# Bounding boxes with keypoints
BEGIN

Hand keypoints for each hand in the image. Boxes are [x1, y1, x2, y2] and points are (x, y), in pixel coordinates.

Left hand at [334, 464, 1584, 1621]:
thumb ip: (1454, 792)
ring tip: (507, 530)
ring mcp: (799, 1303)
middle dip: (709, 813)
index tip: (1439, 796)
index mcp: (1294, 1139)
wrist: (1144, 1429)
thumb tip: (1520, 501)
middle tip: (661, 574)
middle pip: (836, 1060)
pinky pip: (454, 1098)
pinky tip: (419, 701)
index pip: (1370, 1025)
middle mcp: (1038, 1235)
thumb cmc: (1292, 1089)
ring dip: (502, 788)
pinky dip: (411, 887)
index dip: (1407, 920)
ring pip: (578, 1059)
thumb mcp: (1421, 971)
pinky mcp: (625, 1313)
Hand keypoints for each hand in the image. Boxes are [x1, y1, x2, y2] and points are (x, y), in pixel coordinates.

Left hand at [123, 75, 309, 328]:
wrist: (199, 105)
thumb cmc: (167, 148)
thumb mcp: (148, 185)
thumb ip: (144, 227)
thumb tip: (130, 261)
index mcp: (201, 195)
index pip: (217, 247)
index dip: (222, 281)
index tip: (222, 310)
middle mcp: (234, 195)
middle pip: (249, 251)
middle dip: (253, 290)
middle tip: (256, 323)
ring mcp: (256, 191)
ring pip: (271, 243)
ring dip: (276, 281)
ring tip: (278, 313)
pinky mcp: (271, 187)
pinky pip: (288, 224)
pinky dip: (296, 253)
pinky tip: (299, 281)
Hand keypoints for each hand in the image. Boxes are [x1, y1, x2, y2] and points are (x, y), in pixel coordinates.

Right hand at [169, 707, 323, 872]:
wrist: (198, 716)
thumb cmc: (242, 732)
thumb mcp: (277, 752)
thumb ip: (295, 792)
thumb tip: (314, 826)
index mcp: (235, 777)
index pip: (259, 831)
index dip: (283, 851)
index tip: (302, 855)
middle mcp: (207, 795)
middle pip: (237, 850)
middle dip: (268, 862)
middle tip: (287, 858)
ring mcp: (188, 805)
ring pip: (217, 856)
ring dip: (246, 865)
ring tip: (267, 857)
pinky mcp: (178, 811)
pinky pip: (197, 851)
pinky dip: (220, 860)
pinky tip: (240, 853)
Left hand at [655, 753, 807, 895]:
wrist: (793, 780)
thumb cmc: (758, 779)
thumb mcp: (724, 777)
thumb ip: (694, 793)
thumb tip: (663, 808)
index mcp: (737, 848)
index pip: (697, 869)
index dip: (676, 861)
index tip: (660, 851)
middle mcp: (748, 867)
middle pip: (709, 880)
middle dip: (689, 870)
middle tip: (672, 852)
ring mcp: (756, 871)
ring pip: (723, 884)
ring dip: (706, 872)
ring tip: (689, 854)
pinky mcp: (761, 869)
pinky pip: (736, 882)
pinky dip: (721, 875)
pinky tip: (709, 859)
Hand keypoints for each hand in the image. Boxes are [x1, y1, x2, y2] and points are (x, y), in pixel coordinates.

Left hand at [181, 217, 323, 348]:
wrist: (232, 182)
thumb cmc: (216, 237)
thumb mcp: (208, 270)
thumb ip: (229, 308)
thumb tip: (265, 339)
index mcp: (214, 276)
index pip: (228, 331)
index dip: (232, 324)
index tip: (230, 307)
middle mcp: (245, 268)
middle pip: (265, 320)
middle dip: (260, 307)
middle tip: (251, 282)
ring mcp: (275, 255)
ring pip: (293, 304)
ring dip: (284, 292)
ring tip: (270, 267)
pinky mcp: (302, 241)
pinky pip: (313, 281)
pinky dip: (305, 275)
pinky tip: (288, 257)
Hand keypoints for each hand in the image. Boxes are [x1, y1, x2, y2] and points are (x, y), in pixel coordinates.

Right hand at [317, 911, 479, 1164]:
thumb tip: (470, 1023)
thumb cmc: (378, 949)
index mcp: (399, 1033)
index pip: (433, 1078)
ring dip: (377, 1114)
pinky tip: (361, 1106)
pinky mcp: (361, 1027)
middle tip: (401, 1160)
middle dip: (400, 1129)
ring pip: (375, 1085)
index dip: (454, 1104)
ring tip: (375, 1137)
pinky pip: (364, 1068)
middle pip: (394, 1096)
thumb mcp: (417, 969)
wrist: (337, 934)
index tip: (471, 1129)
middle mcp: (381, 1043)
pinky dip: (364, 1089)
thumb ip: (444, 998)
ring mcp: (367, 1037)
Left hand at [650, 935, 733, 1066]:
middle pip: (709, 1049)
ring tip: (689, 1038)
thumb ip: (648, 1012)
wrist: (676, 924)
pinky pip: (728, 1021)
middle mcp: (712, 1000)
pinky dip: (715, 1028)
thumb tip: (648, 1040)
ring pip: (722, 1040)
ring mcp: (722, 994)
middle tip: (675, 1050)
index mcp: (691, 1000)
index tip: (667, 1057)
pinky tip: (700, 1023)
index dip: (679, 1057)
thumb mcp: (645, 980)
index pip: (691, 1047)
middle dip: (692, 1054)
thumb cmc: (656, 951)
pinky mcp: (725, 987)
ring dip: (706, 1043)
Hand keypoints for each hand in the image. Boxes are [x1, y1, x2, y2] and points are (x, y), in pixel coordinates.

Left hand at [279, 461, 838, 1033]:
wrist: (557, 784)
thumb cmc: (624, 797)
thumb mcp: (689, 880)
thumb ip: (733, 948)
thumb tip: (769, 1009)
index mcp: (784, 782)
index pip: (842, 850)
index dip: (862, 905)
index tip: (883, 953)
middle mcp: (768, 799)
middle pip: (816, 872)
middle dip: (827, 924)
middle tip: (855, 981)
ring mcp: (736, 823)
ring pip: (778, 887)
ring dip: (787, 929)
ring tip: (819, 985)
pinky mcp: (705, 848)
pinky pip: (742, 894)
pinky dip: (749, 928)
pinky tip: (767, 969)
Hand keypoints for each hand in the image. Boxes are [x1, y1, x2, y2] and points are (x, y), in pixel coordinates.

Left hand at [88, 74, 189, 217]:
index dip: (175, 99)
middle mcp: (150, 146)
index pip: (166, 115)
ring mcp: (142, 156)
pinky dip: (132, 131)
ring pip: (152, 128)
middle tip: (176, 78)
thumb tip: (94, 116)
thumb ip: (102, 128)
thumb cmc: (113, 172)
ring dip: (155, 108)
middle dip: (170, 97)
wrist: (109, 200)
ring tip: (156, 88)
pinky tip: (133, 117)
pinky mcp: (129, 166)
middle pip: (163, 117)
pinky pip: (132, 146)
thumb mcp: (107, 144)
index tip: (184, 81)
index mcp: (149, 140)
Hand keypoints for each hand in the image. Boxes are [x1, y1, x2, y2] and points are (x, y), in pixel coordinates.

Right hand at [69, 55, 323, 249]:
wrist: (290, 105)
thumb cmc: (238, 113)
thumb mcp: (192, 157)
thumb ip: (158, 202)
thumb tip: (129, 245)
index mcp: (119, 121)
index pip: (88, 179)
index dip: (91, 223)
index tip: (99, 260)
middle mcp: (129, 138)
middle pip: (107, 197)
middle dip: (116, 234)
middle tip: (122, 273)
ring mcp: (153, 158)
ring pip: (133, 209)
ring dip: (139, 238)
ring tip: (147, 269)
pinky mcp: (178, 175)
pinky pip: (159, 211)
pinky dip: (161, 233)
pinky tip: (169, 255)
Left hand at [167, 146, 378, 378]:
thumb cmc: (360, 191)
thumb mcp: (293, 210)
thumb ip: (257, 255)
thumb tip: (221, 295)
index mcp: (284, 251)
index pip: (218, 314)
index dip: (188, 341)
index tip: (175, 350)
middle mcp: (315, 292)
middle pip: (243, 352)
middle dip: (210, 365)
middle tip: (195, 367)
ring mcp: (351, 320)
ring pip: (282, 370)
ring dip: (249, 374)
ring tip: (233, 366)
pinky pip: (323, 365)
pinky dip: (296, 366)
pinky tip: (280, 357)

END

# DESCRIPTION OF THE TASK
Among the lines above, find those with the string "Right" and copy them.

# ANSWER SECTION
Right hand at [169, 707, 323, 872]:
Right hand at [317, 911, 479, 1164]:
Right hand at [69, 55, 323, 249]:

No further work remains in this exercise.